The European Tour took a chance this week, taking a sponsorless Austrian Open and turning it into a live Petri dish called the Shot Clock Masters.
They put up a modest 1 million purse, and they asked the field to subject themselves to a time limit on every shot -- a time limit already written into the tour's player handbook but rarely enforced. If a player exceeded the time limit on any shot before calling one of their two available time extensions per round, they would be penalized one stroke.

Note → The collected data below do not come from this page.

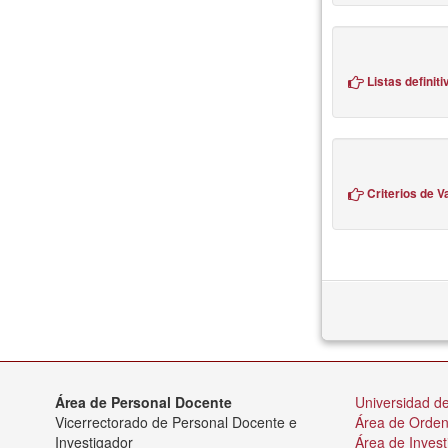
Listas definiti
Criterios de V
Área de Personal Docente
Universidad de
Vicerrectorado de Personal Docente e
Área de Orde
Investigador
Área de Invest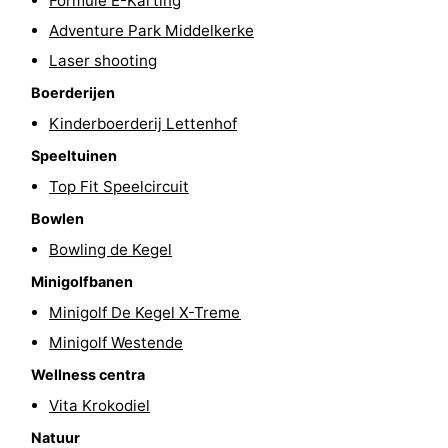
Formule E-Karting
centra
Dorpen
Adventure Park Middelkerke
Laser shooting
&
Natuur
Boerderijen
Steden
Sporten
Kinderboerderij Lettenhof
Speeltuinen
-
Top Fit Speelcircuit
Zwembaden
-
Bowlen
Bowling de Kegel
Fietsen
-
Minigolfbanen
Wandelen
-
Minigolf De Kegel X-Treme
Minigolf Westende
Paardrijden
-
Wellness centra
Golfbanen
-
Vita Krokodiel
Surfen
Eten
Natuur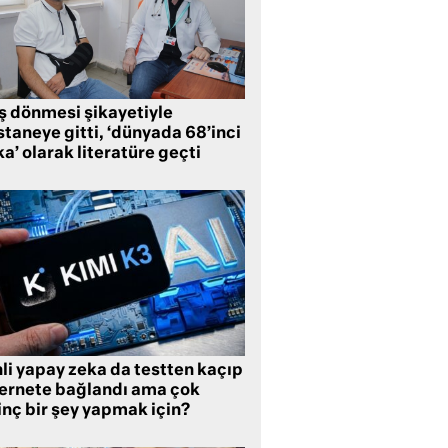
ş dönmesi şikayetiyle
taneye gitti, ‘dünyada 68’inci
a’ olarak literatüre geçti
li yapay zeka da testten kaçıp
ternete bağlandı ama çok
inç bir şey yapmak için?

Through three rounds, there have been three players who were assessed penalties, all in the third round:
- Clemens Prader took 4 extra seconds on a putt on the sixth hole, turning a 75 into a 76
- Grant Forrest took 3 extra seconds on an approach shot on the 15th hole, turning a 74 into a 75
- Andrea Pavan took 3 extra seconds on a putt on the 18th hole, turning a 72 into a 73
In other words, none of the three players who incurred a penalty were playing under-par golf. They were already playing themselves out of the tournament on Saturday, and the penalty stroke was only rubbing dirt in the wound. As for all the players in contention, including the ageless Miguel Angel Jimenez, the timer -- either 40 or 50 seconds, depending on order of play -- wasn't an issue.
The best part the Shot Clock Masters has been the reduction in round times. Jimenez's group on Thursday took 50 minutes less as a threesome than the average threesome in the same event a year ago. Generally speaking, threesomes took anywhere from 30-40 minutes less than last year's times. The shot clock will save less time in twosomes, but the perceived pace will be better for fans in attendance and on TV, who will spend fewer seconds waiting through chatter and pre-shot routines and standing over the ball before players get on with it.

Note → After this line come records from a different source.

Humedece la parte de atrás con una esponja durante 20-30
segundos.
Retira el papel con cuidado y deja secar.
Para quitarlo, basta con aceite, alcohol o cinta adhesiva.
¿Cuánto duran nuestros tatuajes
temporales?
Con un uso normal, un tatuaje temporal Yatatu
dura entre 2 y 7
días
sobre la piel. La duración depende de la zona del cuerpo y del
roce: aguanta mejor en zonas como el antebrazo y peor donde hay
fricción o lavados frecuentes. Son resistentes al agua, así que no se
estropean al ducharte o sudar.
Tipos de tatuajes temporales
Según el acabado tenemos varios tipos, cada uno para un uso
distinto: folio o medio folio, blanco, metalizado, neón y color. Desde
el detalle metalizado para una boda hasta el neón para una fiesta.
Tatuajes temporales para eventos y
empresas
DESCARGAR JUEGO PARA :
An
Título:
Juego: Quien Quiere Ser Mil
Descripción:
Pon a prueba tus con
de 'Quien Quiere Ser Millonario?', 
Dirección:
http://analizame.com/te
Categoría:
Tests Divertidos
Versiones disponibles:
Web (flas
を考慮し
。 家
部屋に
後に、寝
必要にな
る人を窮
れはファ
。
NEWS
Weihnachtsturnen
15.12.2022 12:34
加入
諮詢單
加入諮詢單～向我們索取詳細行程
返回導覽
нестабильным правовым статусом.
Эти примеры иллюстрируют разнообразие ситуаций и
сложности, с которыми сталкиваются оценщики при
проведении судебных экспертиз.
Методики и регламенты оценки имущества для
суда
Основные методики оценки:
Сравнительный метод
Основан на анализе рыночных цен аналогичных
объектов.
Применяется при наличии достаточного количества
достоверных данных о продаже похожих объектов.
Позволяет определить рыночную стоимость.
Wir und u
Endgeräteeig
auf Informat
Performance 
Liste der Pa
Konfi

It's important to note the Shot Clock Masters concept doesn't represent some kind of innovative approach to pace-of-place enforcement. This is already in the European Tour player handbook (and the PGA Tour's, too). The clock is merely there to remind players what they should be doing on their own, and the official there to enforce it is doing a job often assumed by annoyed fans rather than those with the power to enforce penalties on the ground.
It's easy to understand why an official might be naturally reluctant to assess those codified pace-of-play standards in every single instance. They have to deal with the players, their caddies, their better halves, their agents, their coaches, their sponsors and the public if they choose to tack on strokes that will have an effect on the final results. The beauty of the shot clock is it takes all of the interpersonal relationships out of it. If the clock strikes zero, the rule is enforced. Blame it on the clock, not the person. That's how it should be anyhow.

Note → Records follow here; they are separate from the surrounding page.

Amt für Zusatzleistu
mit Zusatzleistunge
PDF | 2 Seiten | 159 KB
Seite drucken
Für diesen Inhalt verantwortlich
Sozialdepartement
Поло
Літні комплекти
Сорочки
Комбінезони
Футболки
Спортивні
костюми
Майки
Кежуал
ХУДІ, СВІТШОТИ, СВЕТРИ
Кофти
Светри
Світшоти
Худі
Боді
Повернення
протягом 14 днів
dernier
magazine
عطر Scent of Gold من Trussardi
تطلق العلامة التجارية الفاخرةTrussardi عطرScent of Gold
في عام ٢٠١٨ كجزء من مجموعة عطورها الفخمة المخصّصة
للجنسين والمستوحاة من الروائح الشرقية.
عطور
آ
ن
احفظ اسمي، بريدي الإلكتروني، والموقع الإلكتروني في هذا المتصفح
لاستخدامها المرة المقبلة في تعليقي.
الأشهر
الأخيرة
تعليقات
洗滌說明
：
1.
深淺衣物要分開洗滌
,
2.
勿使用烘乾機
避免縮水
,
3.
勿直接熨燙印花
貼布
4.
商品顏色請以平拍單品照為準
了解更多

The player reaction has been largely positive. The fast players are thrilled to play at a pace they'd prefer instead of being held hostage by the unchecked pack of turtles. Many of the slower players have learned they, in fact, can play well within the confines of the rules they agreed to in the first place.
The next step is to expand the concept. The experiment worked. Do it again on the Challenge Tour -- the European equivalent of the Web.com Tour -- in the grand finale this year, when the difference of a penalty stroke could mean losing European Tour status for next season. Work out any logistical kinks and get this thing going on the European Tour every week. Maybe the Tour can offer a few more time extensions per round in bigger tournaments, or they could allow players to bank their extra time in lieu of simply adding a predetermined amount of extra time.
The PGA Tour could try this, too, doing so in opposite-field events. The American players seem to need a little more convincing of the concept, so experiment first in events without the potential most-vocal whiners. The Tour could even slip in some sponsor components to it. Get a watch company involved to sponsor the clock, then give a watch to the slowest player based on average time. Run ads in between holes on the timer screens.
It can all work out.
There's no downside to bringing timing into professional golf. The clock enforces the rules, taking the personal touch and potential conflict out of it. The rounds go faster, leveling the playing field for quicker players. Best of all, the fans get a better product.